Yerel medya neden önemli?
Yerel medya şöyle önemlidir, ben hep şunu derim, yerel gazeteci yoktur yerel haber vardır. Yani mesela Eskişehir’de olan bir olay Eskişehir’e aittir ama eğer orada bir yangın olmuşsa, bir bomba patlamışsa bütün dünya bunu öğreniyor biraz bunun da tartışılması gerekiyor yani işin yerelden çıkıp artık bir bütün olarak işletilmesi gerektiğini tıpkı bugün saçma sapan yurttaş gazetecilik tanımı gibi. Bence gazeteci gazetecidir, yereli ulusalı yoktur, kurumlar yereldir, Eskişehir’in gazetesi Eskişehir’e aittir ama orada çalışanlar gazetecidir sonuçta madem yazdığı dünyayı ilgilendiriyor. Bu öneme baktığınız zaman siz yaşadığınız yerde iyi bir gazeteciyseniz, iyi bir muhabirseniz, iyi bir iletişime sahipseniz orada olanları dönen dolapları toplumsal hikayeleri, üçkağıtları, yolsuzlukları çok güzel ele alıp dünyaya yansıtabilirsiniz, bu anlamda çok önemli, ben Eskişehir belediye başkanıysam atıyorum Eskişehir’de iyi gazetecilik yapan kişileri kontrolüm altına alırsam o Eskişehir’de tırnak içinde her pisliği yapabilirim biraz yani gazetecilik tamamen karakter meselesidir, anlayış meselesidir, olgu meselesidir; kendini insanlığa, güzelliğe, doğruluğa adama meselesidir.
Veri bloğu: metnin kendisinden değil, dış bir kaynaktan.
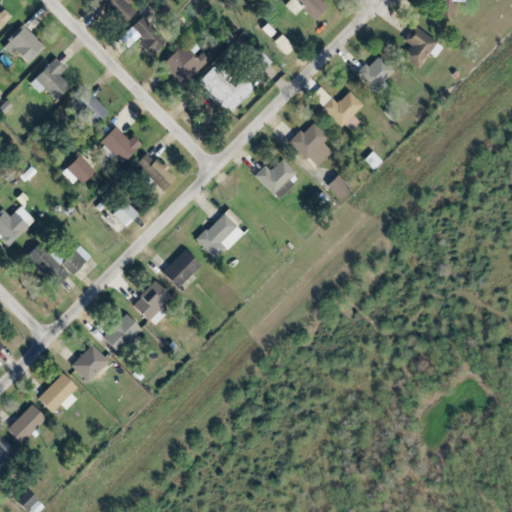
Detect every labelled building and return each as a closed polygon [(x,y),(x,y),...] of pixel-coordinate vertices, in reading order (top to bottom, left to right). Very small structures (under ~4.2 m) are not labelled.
[(127,4),(131,0),(97,0),(120,26),(135,12),(127,4)] [(313,21),(327,7),(319,0),(288,0),(283,6),(294,16),(301,9),(313,21)] [(2,10),(0,11),(0,26),(10,17),(2,10)] [(149,57),(166,41),(143,16),(126,31),(149,57)] [(9,55),(13,51),(27,64),(43,47),(21,26),(1,47),(9,55)] [(402,42),(410,47),(403,58),(419,68),(428,54),(435,58),(442,46),(412,27),(402,42)] [(293,48),(281,35),(273,43),(286,56),(293,48)] [(202,53),(195,59),(182,45),(160,66),(180,87),(209,60),(202,53)] [(374,91),(393,70),(378,56),(368,67),(364,64),(355,74),(374,91)] [(63,68),(53,58),(29,84),(39,93),(43,89),(55,100),(69,86),(57,75),(63,68)] [(253,88),(244,79),(235,89),(212,67),(197,83),(230,113),(253,88)] [(331,99),(322,107),(347,134),(359,123),(352,115),(362,106),(349,92),(336,104),(331,99)] [(75,106),(93,126),(107,112),(89,93),(75,106)] [(322,143),(327,138),(312,124),(303,134),(298,130),(287,142),(316,169),(331,152),(322,143)] [(140,145),(132,137),(127,141),(114,127),(99,142),(120,164),(140,145)] [(174,179),(147,152),(134,164),(162,191),(174,179)] [(63,172),(79,187),(94,171),(78,156),(63,172)] [(295,174),(281,159),(268,172),(263,166),(253,176),(276,201),(293,185),(288,180),(295,174)] [(339,200),(350,188),(336,175),(325,187),(339,200)] [(136,214),(122,202),(110,215),(124,227),(136,214)] [(0,238),(8,246),(33,220),(19,207),(9,217),(0,209),(0,238)] [(241,233),(235,227),(240,221),(226,208),(194,242),(214,261),(241,233)] [(90,257),(78,245),(62,261),(46,246),(38,254),(33,249),(24,259),(54,289),(68,274),(70,277),(90,257)] [(161,274),(177,290),(199,266),(183,251),(161,274)] [(131,304),(152,327),(164,316),(158,310),(170,299),(155,282),(131,304)] [(140,329),(124,315),(101,339),(117,354),(140,329)] [(70,366),(86,383),(108,363),(91,345),(70,366)] [(70,394),(76,389),(62,374),(36,399),(50,414),(60,405),(65,410),(76,400),(70,394)] [(45,419),(30,405),(6,431),(22,446),(37,430),(36,429),(45,419)] [(0,466),(14,453),(0,437),(0,466)] [(16,500),(27,511),(37,511),(43,507),(26,490),(16,500)]
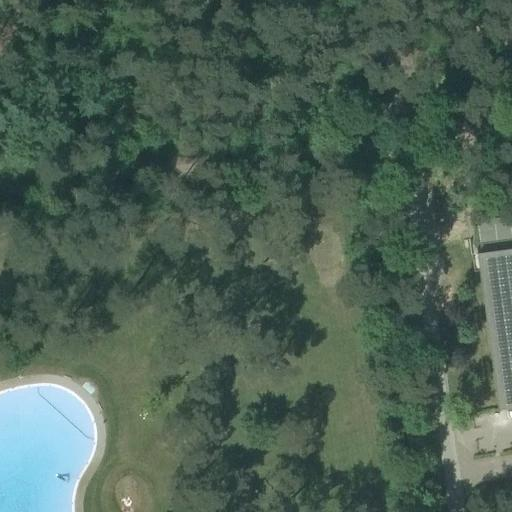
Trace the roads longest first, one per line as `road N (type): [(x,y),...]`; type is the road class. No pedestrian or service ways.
road 1 (track): [(409,142),(0,195)]
road 2 (unclassified): [(457,511),(414,179)]
road 3 (track): [(389,0),(409,142)]
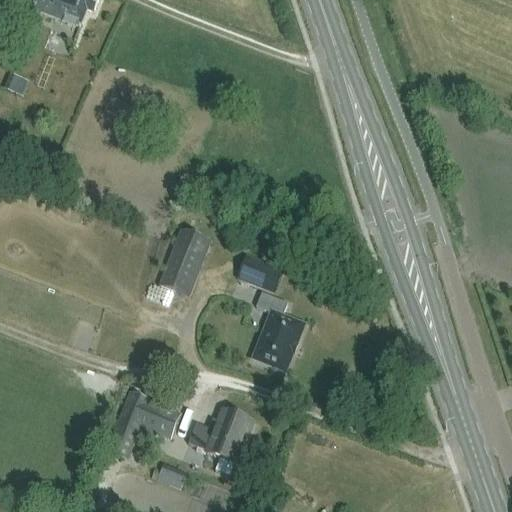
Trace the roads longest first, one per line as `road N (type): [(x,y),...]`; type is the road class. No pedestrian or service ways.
road 1 (track): [(0,326),(151,385),(246,384),(452,460),(475,454)]
road 2 (primary): [(460,417),(410,222),(362,96),(344,73)]
road 3 (primary): [(344,73),(343,98),(389,248),(460,417)]
road 4 (track): [(342,66),(314,63),(156,0)]
road 5 (unclassified): [(490,406),(443,251)]
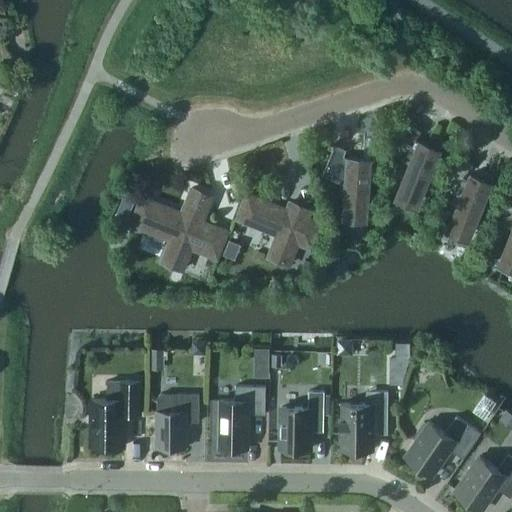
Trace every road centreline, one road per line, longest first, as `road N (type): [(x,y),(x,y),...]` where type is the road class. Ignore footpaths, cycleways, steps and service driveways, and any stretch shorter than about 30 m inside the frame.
road 1 (residential): [(511,144),(416,84),(222,144)]
road 2 (residential): [(415,511),(363,487),(200,486)]
road 3 (residential): [(200,486),(61,481)]
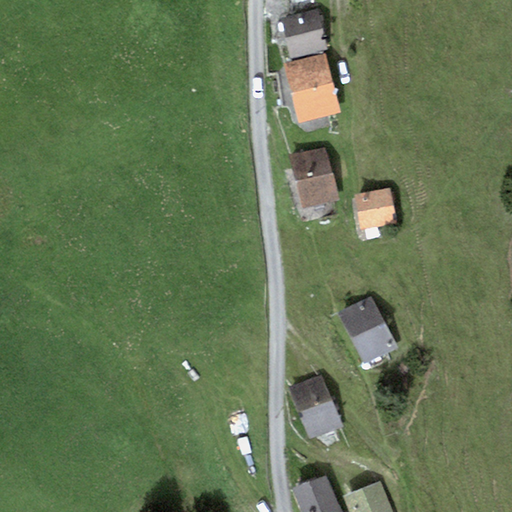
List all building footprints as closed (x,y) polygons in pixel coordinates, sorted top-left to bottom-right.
[(316,13),(282,20),(290,59),(325,51),(316,13)] [(325,54),(285,65),(292,94),(333,83),(325,54)] [(292,94),(299,123),(340,113),(333,83),(292,94)] [(325,148),(288,156),(300,209),(337,200),(325,148)] [(354,194),(359,228),(395,222),(390,188),(354,194)] [(396,351),(371,298),(337,314),(363,367),(396,351)] [(322,375),(288,388),(308,439),(342,425),(322,375)] [(293,489),(301,511),(326,511),(340,507),(327,476),(293,489)] [(392,511),(381,481),(341,497),(347,511),(392,511)]
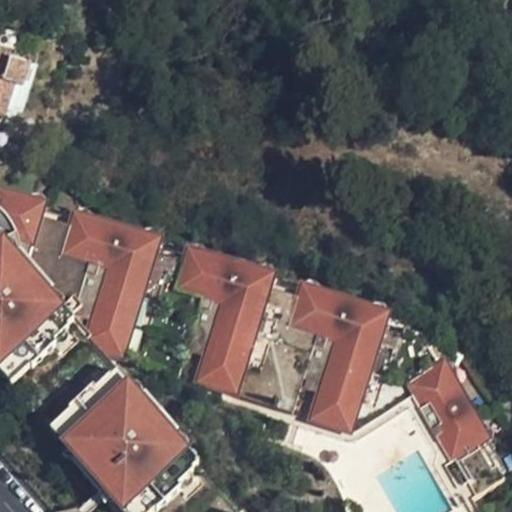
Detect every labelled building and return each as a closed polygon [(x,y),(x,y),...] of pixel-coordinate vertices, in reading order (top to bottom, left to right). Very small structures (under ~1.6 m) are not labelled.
[(14,76),(18,64),(0,58),(0,112),(4,113),(14,76)] [(23,65),(18,64),(14,76),(20,78),(23,65)] [(29,67),(23,65),(20,78),(14,76),(4,113),(19,104),(29,67)] [(0,228),(11,232),(18,206),(5,201),(7,195),(0,192),(0,228)] [(36,260),(69,269),(61,298),(70,300),(72,295),(83,298),(75,329),(109,339),(125,266),(133,239),(119,235),(121,228),(63,212),(61,217),(18,206),(11,232),(41,241),(36,260)] [(0,369),(6,376),(25,359),(27,360),(51,340),(49,337),(60,327),(64,324),(63,322),(69,316),(57,303),(51,309),(40,298),(46,293),(39,284),(41,282),(20,258),(18,259),(10,251),(4,255),(0,250),(0,239),(2,238),(0,235),(0,369)] [(0,239),(0,250),(4,255),(10,251),(11,249),(13,246),(13,242),(11,239),(7,236),(2,238),(0,239)] [(189,363),(220,372),(243,292),(250,266),(236,262),(238,255),(180,239),(177,245),(163,242),(162,247),(133,239),(125,266),(155,273),(149,295),(183,305),(175,332),(185,335),(187,328),(198,332),(189,363)] [(299,397),(335,407),(358,324),(366,293),(353,288),(354,282),(296,266),(294,273),(280,269),(278,273),(250,266),(243,292),(271,300),(266,321),(295,330),(285,365),(294,368),(296,363),(307,365),(299,397)] [(46,293),(40,298),(51,309),(57,303),(58,303),(59,300),(57,294),(55,292),(52,291),(46,293)] [(403,302),(366,293),(358,324),(381,330),(379,335),(435,432),(439,431),(459,465),(487,449),(457,397),(463,393),(457,383),(459,382),(444,354),(441,355),(435,345),(429,348),(403,302)] [(64,333),(60,327),(49,337),(51,340),(52,340),(55,342),(58,341),(63,338),(64,333)] [(66,406),(47,423),(61,439),(68,433),(78,445),(71,450),(79,459),(77,461),(98,485),(105,479),(113,488),(123,499),(118,504),(124,511),(141,511),(152,503),(153,504),(177,484),(175,480),(186,470),(189,467),(188,466),(194,459),(183,447),(175,453),(166,442),(172,437),(164,428),(166,426),(145,402),(143,404),(136,395),(130,400),(120,389),(127,382),(116,369),(109,374),(107,373),(103,376),(92,386),(90,383),(65,404),(66,406)] [(90,383),(92,386),(103,376),(101,373),(97,371),(93,372),(90,374),(89,378),(90,383)] [(127,382),(120,389),(130,400),(136,395),(138,392),(137,386),(136,383),(132,381),(127,382)] [(291,428),(250,416),(247,426),(288,438),(291,428)] [(78,445),(68,433),(61,439),(61,440),(59,444),(61,450),(65,452),(71,450),(78,445)] [(172,437),(166,442),(175,453),(183,447),(183,446),(184,444),(184,440),(181,436),(175,435),(172,437)] [(189,476),(186,470),(175,480),(177,484),(178,484),(181,485),(185,485),(188,483),(190,479),(189,476)] [(123,499),(113,488),(108,493),(106,495),(106,499),(109,504),(113,505),(118,504),(123,499)]
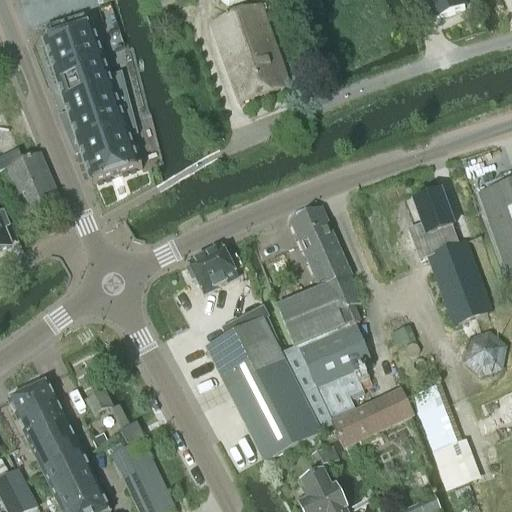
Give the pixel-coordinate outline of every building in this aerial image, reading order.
[(157,0),(160,9),(192,0),(157,0)] [(215,0),(227,11),(247,4),(247,0),(215,0)] [(424,0),(435,24),(464,11),(458,0),(424,0)] [(238,108),(288,91),(259,9),(209,27),(238,108)] [(148,21),(147,21),(151,35),(154,35),(167,31),(163,16),(148,21)] [(47,43),(41,45),(57,93),(65,115),(70,130),(64,132),(74,156),(78,154),(78,156),(88,185),(88,187),(91,186),(137,170),(138,171),(140,170),(140,168),(139,168),(126,128),(132,125),(119,76),(109,80),(92,28),(87,30),(82,31),(78,20),(48,30),(52,41),(47,43)] [(511,186),(477,199),(511,297),(511,186)] [(453,328),(491,314),(466,247),(457,250),(449,230),(452,230),(439,196),(413,206),(426,240),(433,237),(440,256),(427,261),(453,328)] [(290,225),(318,293),(275,312),(292,353),(355,327),(352,321),(351,322),(347,312),(359,307),(348,281),(350,280),(321,212),(290,225)] [(3,231),(9,228),(3,214),(0,215),(0,252),(11,249),(3,231)] [(225,260),(221,253),(186,269),(187,270),(184,272),(190,284),(193,283),(201,299),(235,283),(232,276),(241,272),(233,256),(225,260)] [(225,342),(205,353),(204,353),(262,466),(321,435),(331,428),(313,391),(297,352),(292,353),(282,356),(261,312),(229,328),(225,342)] [(371,362),(355,327),(297,352),(313,391),(331,428),(355,417),(347,401),(362,394),(354,376),(361,373),(359,368),(371,362)] [(401,333),(390,338),(397,352),(408,347),(401,333)] [(406,349),(405,353),(408,359),(412,361),(418,358),(420,353),(417,347),(413,346),(406,349)] [(26,396),(61,468),(81,458),(46,386),(26,396)] [(422,428),(432,456),(457,446),(446,417),(435,391),(411,400),(422,428)] [(400,395),(355,417),(331,428),(344,453),(411,421),(400,395)] [(61,468),(26,396),(6,406),(41,477),(61,468)] [(111,411),(103,396),(85,405),(92,420),(111,411)] [(143,441),(135,426),(120,434),(127,449),(143,441)] [(136,511),(174,511),(142,444),(111,459),(136,511)] [(321,452),(308,459),(315,470),(327,464),(321,452)] [(58,511),(107,511),(81,458),(61,468),(41,477),(58,511)] [(338,511),(344,509),(345,511),(346,511),(335,488),(331,490),(323,474),(301,485),(309,501),(299,506),(301,511),(338,511)] [(0,502),(5,511),(31,511),(36,510),(17,475),(0,483),(0,502)] [(434,499),(405,511),(438,511),(439,511),(434,499)]
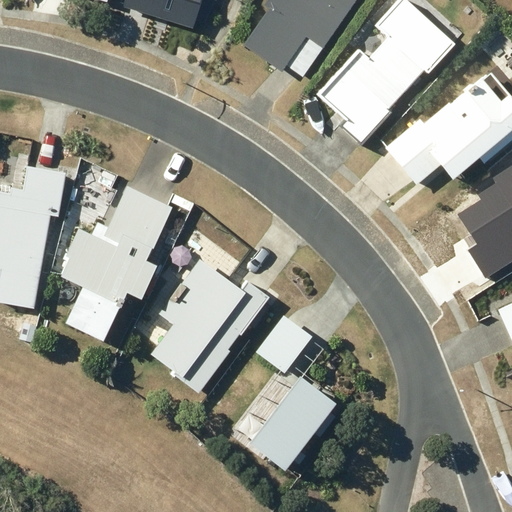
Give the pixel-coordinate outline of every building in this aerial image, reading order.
[(128,0),(126,8),(196,28),(204,0),(128,0)] [(269,5),(245,41),(283,67),(286,62),(302,74),(352,0),(266,0),(265,2),(269,5)] [(411,0),(312,98),(352,139),(460,34),(426,0),(411,0)] [(424,114),(382,148),(419,192),(448,168),(459,182),(511,138),(511,94),(511,93),(505,98),(486,75),(430,121),(424,114)] [(0,281),(24,287),(54,158),(11,148),(3,182),(0,180),(0,281)] [(45,306),(88,329),(162,192),(119,169),(87,229),(61,216),(47,242),(53,245),(42,265),(62,275),(45,306)] [(173,320),(151,350),(183,374),(181,377),(198,389),(268,293),(247,277),(241,286),(199,256),(159,310),(173,320)] [(511,301),(497,309),(511,340),(511,301)] [(289,314),(262,348),(292,371),(318,337),(289,314)] [(309,373),(258,440),(292,465),(343,399),(309,373)]
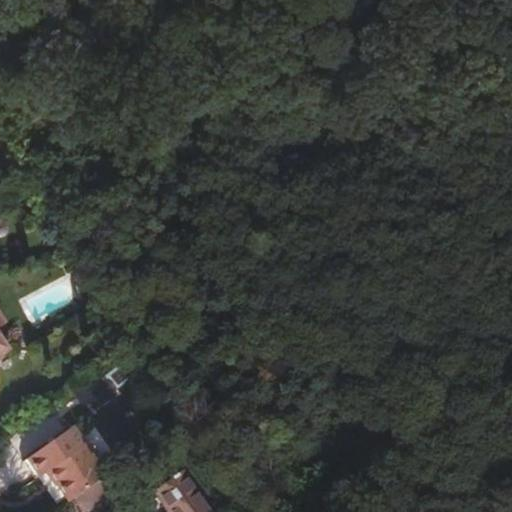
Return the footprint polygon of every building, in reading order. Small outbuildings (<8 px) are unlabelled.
[(118,370),(107,353),(91,363),(94,368),(78,380),(86,393),(118,370)] [(91,475),(57,425),(14,457),(26,476),(34,471),(56,501),(60,498),(88,477),(91,475)] [(14,457),(8,461),(21,480),(26,476),(14,457)] [(202,511),(172,467),(148,484),(162,506),(153,511),(202,511)] [(88,477),(60,498),(69,510),(97,491),(88,477)]
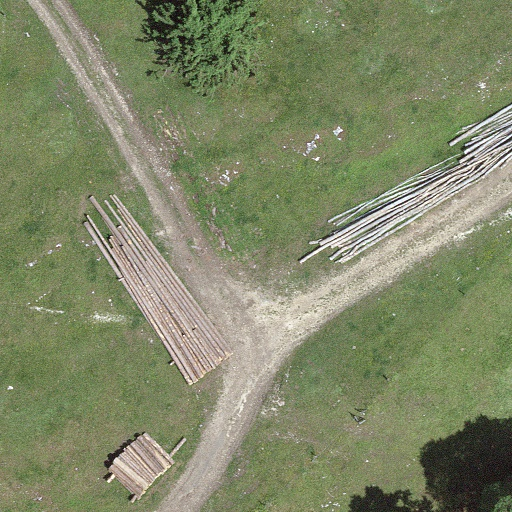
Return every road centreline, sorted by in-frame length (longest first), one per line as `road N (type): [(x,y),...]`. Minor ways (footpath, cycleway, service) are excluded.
road 1 (track): [(40,0),(260,334),(511,402)]
road 2 (track): [(260,334),(511,179)]
road 3 (track): [(260,334),(212,438),(165,511)]
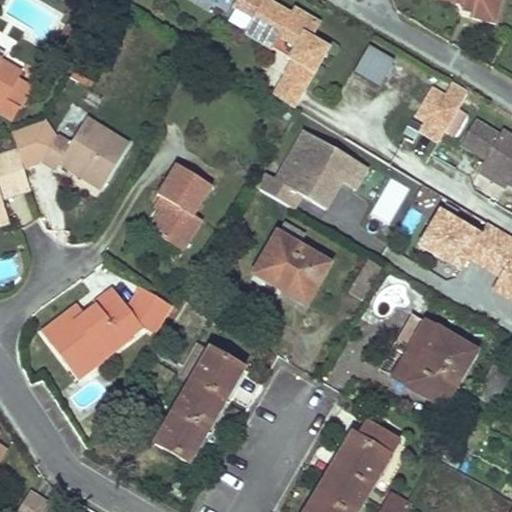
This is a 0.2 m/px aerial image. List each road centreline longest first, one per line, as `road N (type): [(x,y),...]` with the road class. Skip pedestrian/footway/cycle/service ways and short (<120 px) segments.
road 1 (residential): [(0,376),(69,477),(130,511)]
road 2 (residential): [(511,94),(366,0)]
road 3 (residential): [(308,396),(250,511)]
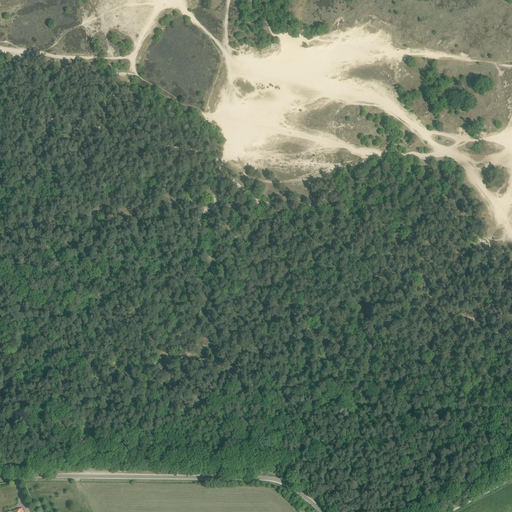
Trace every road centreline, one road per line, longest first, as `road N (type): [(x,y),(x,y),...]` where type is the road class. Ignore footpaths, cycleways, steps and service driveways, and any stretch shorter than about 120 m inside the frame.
road 1 (unclassified): [(0,476),(270,478),(322,511)]
road 2 (track): [(228,0),(221,168)]
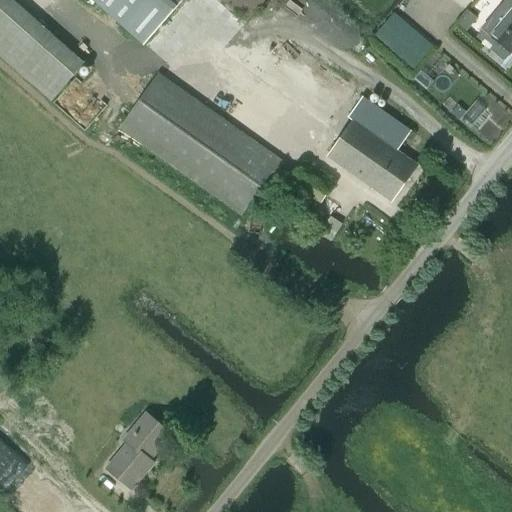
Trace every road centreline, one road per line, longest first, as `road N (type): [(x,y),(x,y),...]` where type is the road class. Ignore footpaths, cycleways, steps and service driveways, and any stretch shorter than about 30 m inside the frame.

Gazetecilik yapmak isteyen gençlere ne tavsiye edersiniz?
Sadece gazetecilik olarak bakılmasın, o meslekle ilgili ne gerekiyorsa onu yapsınlar, eğitimden tutun araştırmasına benim vücudum ona elverişli mi, aklım elverişli mi, sağlığım elverişli mi, yapım elverişli mi, çevrem elverişli mi ona baksınlar, önce kendilerini o mesleğe hazır görsünler, eğer o mesleği yapmaya kendilerini hazır görüyorlarsa cezaevinden korkmasınlar, hapisten, baskıdan, kavgadan, ölümden bu sadece gazetecilikte yok her meslekte var yani polis olsanız tehdit edilmeyecek misiniz, savcı olsanız, doktor, hekim olsanız ve kendilerini önce denesinler bu mesleği yapmaya kendilerini hazır görüyorlarsa ben inanıyorum ki bugün Türkiye’de ortaokulda okuyanlar yarının Uğur Mumcu’ları olabilir, İlhan Selçuk’ları, Bedii Faikleri olabilirler, neden olmasın, dünyaya bir milyon sefer gelsem ben yine bu mesleği seçerim, zaten bunu sevmeseydim olmazdım, 87 yılında sevmesem başka fakültelerde olsam olmazdı yazan çizen bir insandım. Gazetecilik tabii şudur; çok yönlü olacaksınız, bir kere iletişiminiz sağlam olacak, ben gazeteciyim ama whatsapp kullanmıyorum, ben gazeteciyim ama twitter kullanmıyorum, yok kardeş gazeteciysen kullanacaksın, gazeteciysen maillerine anında bakacaksın, gazeteciysen herkesle iletişim halinde olacaksın, algılarını açacaksın, yaşadığın yerde herkes seni bilecek. İsmail Saymaz diye bir gazeteci çok tanındığı, bilindiği için 5 milyon takipçisi var, bilgiler ona geliyor, o da yansıtıyor. Gazetecilik budur, ben sizden bir bilgiyi aldım ve yansıttım, yayın organımda yansıttım, sosyal medya hesabımda yansıttım, gazetecilik çok özel ve nezih bir meslektir, önce sevmeyi bilsinler sonra öğrensinler sonra da bu işe gönül versinler ve A’dan Z’ye her meslekte mutlaka vardır, tıp doktoruysanız gecenin ikisinde hasta geldiyse gitmek zorundasınızdır, gazeteciyseniz de efendim saat beşte mesaim bitti çıktım işten, ama bir olay olmuş benim mesaim bitti X arkadaş gitsin deme lüksüm yok kardeşim, öyle düşünürsen sen bu işi yapma, git devlet memurluğu yap.